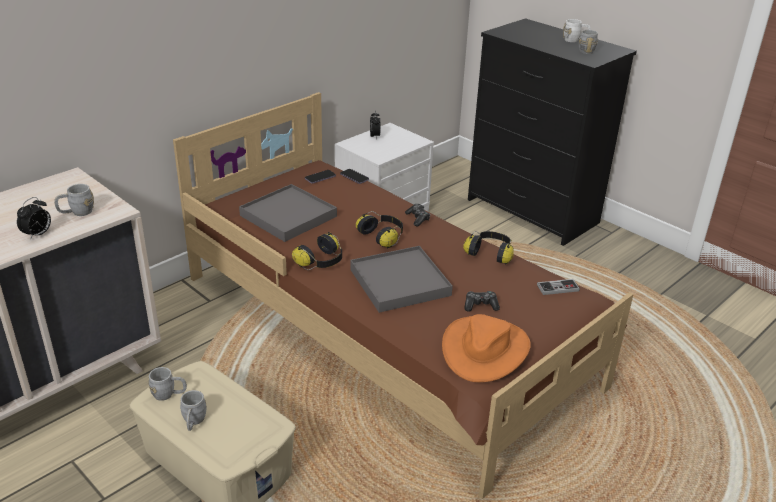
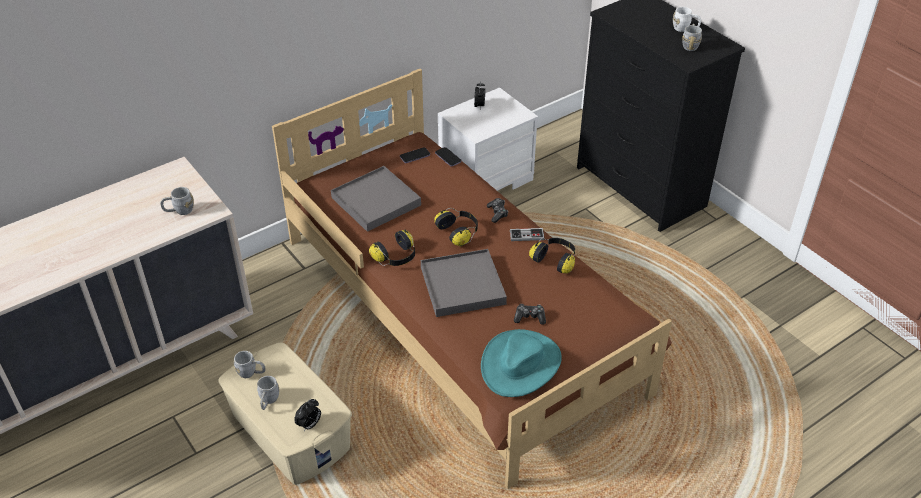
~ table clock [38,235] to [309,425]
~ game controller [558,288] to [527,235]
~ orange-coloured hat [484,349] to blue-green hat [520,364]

## Required action
Restate the material above word for word, omitting the pictures.

## Exercise response
~ table clock [38,235] to [309,425]
~ game controller [558,288] to [527,235]
~ orange-coloured hat [484,349] to blue-green hat [520,364]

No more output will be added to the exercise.